Camera geometry data:

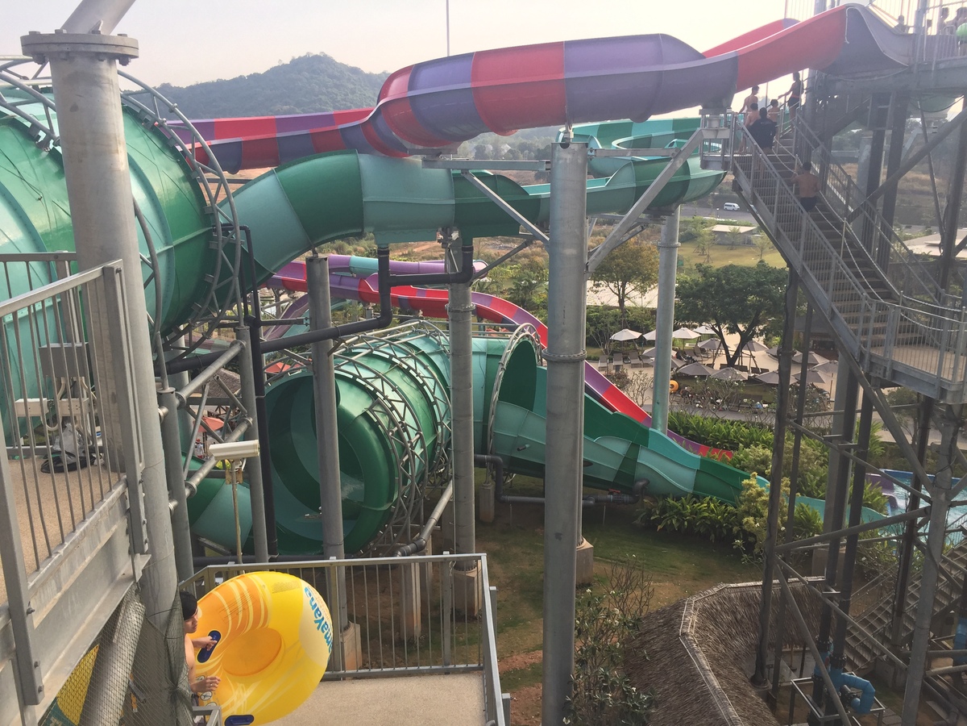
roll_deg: -0.5
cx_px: 484
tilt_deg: -14.9
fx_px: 810
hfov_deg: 61.7
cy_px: 363
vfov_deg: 48.2
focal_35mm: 29
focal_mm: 4.15
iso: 32
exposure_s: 1/618
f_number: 2.2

## Your goal
The answer must be an exact copy of every record above, minus the pictures.

## Answer
roll_deg: -0.5
cx_px: 484
tilt_deg: -14.9
fx_px: 810
hfov_deg: 61.7
cy_px: 363
vfov_deg: 48.2
focal_35mm: 29
focal_mm: 4.15
iso: 32
exposure_s: 1/618
f_number: 2.2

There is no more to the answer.